For the word "Majós", return each line of the data in which it occurs.

:: Entries provided ::

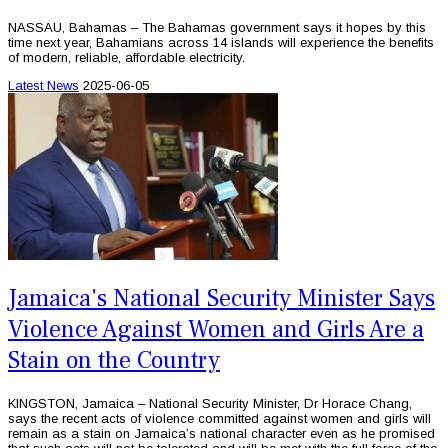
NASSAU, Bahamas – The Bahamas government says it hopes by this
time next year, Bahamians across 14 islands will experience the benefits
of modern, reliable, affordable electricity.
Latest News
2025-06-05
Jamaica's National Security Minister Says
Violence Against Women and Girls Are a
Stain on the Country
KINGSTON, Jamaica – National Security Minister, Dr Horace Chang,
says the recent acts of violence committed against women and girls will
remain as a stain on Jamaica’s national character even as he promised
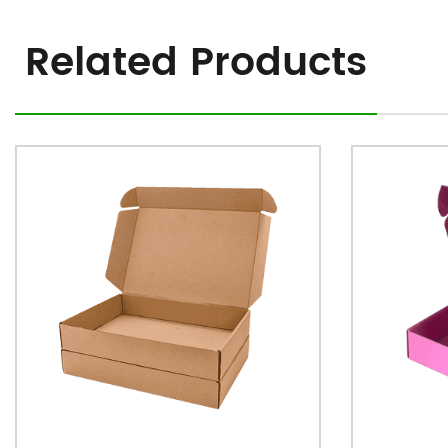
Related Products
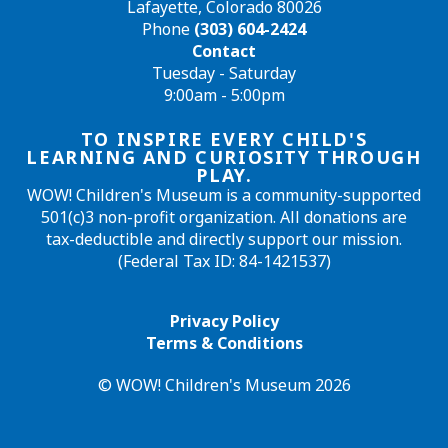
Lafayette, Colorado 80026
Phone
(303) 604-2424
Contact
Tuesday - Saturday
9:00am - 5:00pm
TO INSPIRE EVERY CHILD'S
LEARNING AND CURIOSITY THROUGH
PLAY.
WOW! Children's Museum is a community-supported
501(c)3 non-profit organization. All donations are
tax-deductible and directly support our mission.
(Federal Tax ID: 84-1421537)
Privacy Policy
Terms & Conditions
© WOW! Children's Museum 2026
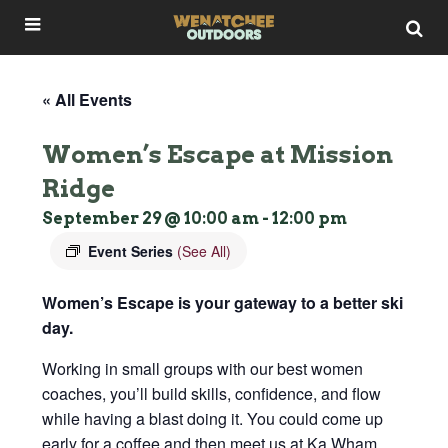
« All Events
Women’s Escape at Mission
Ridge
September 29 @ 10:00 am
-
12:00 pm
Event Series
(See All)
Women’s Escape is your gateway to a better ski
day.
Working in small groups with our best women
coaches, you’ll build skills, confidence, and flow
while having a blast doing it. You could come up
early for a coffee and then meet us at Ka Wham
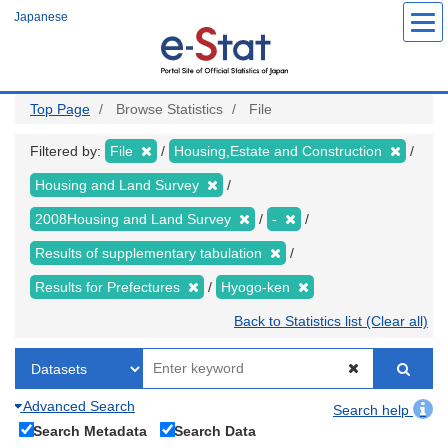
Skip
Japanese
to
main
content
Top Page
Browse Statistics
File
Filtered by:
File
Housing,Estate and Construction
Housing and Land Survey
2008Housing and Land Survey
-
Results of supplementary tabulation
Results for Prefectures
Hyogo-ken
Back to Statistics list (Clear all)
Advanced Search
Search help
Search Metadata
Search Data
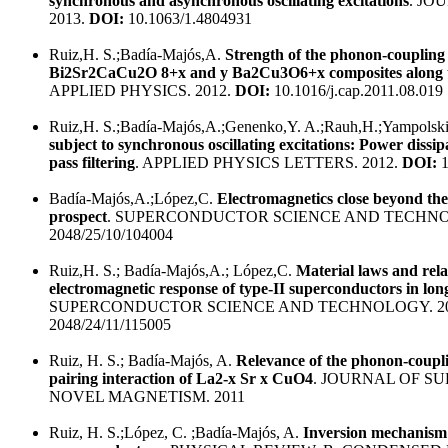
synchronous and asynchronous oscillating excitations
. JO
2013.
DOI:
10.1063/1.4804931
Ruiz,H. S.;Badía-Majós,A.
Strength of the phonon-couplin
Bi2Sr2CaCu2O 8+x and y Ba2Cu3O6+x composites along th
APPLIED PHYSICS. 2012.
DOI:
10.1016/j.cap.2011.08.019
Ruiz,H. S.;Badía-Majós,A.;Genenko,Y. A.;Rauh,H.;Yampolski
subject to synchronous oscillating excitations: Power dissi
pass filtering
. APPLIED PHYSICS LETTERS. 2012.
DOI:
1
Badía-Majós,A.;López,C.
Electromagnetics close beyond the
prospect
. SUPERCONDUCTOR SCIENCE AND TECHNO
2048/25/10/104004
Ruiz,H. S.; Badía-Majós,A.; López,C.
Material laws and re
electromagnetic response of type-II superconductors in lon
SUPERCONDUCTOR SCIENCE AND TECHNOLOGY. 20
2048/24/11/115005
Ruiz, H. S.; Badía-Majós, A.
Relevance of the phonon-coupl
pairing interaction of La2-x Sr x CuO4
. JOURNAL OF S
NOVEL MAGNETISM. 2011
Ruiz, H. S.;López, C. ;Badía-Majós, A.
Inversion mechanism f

:::

■ Task response
Ruiz,H. S.;Badía-Majós,A.
Ruiz,H. S.;Badía-Majós,A.;Genenko,Y. A.;Rauh,H.;Yampolski
Badía-Majós,A.;López,C.
Ruiz,H. S.; Badía-Majós,A.; López,C.
Ruiz, H. S.; Badía-Majós, A.
Ruiz, H. S.;López, C. ;Badía-Majós, A.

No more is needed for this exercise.